The above pictures are from Scott while he was on last misson in Afghanistan before the incident. AS you can see he was very deep in his work and enjoyed every minute of it. The Picture on the lower right is one that was taken at one of the schools Scott attended. If anyone has information on it please feel free to contact me.

Thursday, June 05, 2008

GONE BUT NEVER FORGOTTEN






Major Scott Hagerty
September 1, 1966 - June 3, 2008
Beloved father, husband and soldier
We will miss you always...


I know that I haven't been on here to post much in the last few years. No real excuse I guess. But this post is one that I had never hope or desired to make. On June 3, 2008, my daughter was informed by the Department of the ARMY that my son-in-law had been killed in Afghanistan by a roadside bomb (IED). Maj Scott Hagerty, (my son-in-law) was on a mission of goodwill in the Paktia Province in the northern part of Afghanistan with his team. His missions centered around assisting the surrounding villages, and helping to improve their living conditions. They would go from village to village and meet with the local leaders and discuss the needs of that area, such as wells for drinking water, roads conditions when necessary, and life in general.

This was Scott's third tour in the region. He served his first tour in Iraq shortly after taking Saddam out of commission. He was there when Saddam was captured and his intelligence team played a major part in his capture. From there he served in the Horn of Africa, this time in the role of a civil officer. Here his team went around helping the villages in the area improve their living conditions, as well as making a local orphanage one of their major assistance projects.

Scott dedicated his life to the military. Although he was in the Army Reserves, he spent the better part of the last five years on active duty. Scott earned his rank the hard way. He started his service in the lower ranks and worked his way up to Sgt. From here he went to OTC and received the rank of lieutenant. From that point on he strove to be the best officer he could possibly be. He was well respected in every aspect. By those that served under him, those he worked directly with in the upper ranks and most of all by his family and friends. Scott was promoted to the rank of Captain shortly before he went to Iraq for his first tour and was promoted to his present rank of Major shortly before his deployment to Afghanistan. Scott never waited to be called up to active duty. He felt it was his duty as a soldier to volunteer, and that is what he did three different times.

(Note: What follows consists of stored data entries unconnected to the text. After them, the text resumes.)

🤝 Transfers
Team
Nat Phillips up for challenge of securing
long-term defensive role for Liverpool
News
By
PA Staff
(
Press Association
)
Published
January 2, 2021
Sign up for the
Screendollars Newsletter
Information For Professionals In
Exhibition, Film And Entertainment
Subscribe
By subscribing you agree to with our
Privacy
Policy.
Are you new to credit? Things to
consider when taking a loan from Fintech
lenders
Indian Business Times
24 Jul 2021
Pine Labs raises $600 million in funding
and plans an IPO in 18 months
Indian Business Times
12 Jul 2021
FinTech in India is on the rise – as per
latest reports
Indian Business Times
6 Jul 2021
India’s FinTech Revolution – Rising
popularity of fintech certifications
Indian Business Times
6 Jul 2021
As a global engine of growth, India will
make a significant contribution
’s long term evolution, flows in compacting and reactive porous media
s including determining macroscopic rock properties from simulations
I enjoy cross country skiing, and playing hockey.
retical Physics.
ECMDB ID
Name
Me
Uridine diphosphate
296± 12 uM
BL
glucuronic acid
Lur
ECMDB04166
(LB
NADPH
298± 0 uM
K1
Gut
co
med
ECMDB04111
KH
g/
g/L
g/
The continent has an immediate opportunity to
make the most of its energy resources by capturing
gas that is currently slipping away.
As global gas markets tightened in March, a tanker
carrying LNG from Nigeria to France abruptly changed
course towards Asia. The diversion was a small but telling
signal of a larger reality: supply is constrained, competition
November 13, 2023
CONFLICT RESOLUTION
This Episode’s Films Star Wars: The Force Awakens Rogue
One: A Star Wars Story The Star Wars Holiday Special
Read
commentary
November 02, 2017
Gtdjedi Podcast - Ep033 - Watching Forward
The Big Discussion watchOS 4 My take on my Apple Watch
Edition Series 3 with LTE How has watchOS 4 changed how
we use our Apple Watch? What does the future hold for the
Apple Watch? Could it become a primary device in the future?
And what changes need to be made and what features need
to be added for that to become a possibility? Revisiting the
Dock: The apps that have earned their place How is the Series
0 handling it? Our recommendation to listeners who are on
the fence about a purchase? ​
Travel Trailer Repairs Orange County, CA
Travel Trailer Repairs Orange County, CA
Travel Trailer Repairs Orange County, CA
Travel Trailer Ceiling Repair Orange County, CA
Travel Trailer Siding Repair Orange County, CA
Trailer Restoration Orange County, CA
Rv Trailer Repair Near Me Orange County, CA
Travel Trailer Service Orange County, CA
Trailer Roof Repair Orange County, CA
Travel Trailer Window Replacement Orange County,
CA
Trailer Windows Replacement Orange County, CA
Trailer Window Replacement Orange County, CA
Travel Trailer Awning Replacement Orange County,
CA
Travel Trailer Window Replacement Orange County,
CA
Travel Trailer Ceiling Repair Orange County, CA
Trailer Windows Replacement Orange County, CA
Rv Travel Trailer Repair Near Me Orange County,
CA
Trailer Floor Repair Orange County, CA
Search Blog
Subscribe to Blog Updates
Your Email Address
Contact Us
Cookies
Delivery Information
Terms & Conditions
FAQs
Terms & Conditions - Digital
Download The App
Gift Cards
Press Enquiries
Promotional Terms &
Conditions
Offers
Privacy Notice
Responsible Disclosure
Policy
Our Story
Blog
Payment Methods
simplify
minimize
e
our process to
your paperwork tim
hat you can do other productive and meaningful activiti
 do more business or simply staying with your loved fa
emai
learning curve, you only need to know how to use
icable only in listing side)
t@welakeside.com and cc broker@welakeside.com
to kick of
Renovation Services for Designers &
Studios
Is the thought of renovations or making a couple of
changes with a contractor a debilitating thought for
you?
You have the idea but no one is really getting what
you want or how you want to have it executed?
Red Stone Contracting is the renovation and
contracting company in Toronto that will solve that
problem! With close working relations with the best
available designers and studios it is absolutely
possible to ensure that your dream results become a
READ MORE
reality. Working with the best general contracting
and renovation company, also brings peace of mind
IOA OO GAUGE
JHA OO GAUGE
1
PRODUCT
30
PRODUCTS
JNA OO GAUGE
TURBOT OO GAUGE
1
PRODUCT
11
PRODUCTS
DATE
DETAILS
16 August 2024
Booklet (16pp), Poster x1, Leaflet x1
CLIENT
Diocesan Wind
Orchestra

Scott's main goal was to make life better for everyone he came into contact with. Both as a civilian and as an officer in the Army. Scott always placed the good of his men before himself and was always there to give support to those in need. Scott leaves behind a loving wife Daphne of twelve and a half years and two wonderful boys, Jonathan 10 years old, and Samuel 20 months old. The void in our lives will never be filled. His smile, laugh, and mere presence seemed to light up the room whenever he came in. There aren't enough words to describe the loss that we feel and the anguish that my daughter is going through. Although she is showing resentment toward the person that changed his orders at the last minute sending him to Afghanistan, she knows that this is what Scott wanted to do, and nothing could have kept him from it. The scares will probably never heal completely, his absence always felt, but his memory will last forever and the joy that he brought into so many lives will never fade. Please pray for our family and Scott's parents as we go through this very traumatic time.

Our family would also like to ask that you remember Pfc Derek Holland's family in this time of mourning. Derek was one of the soldiers under Scott's command at the time of the IED explosion, and who also gave his all. Please remember him and his family in your prayers.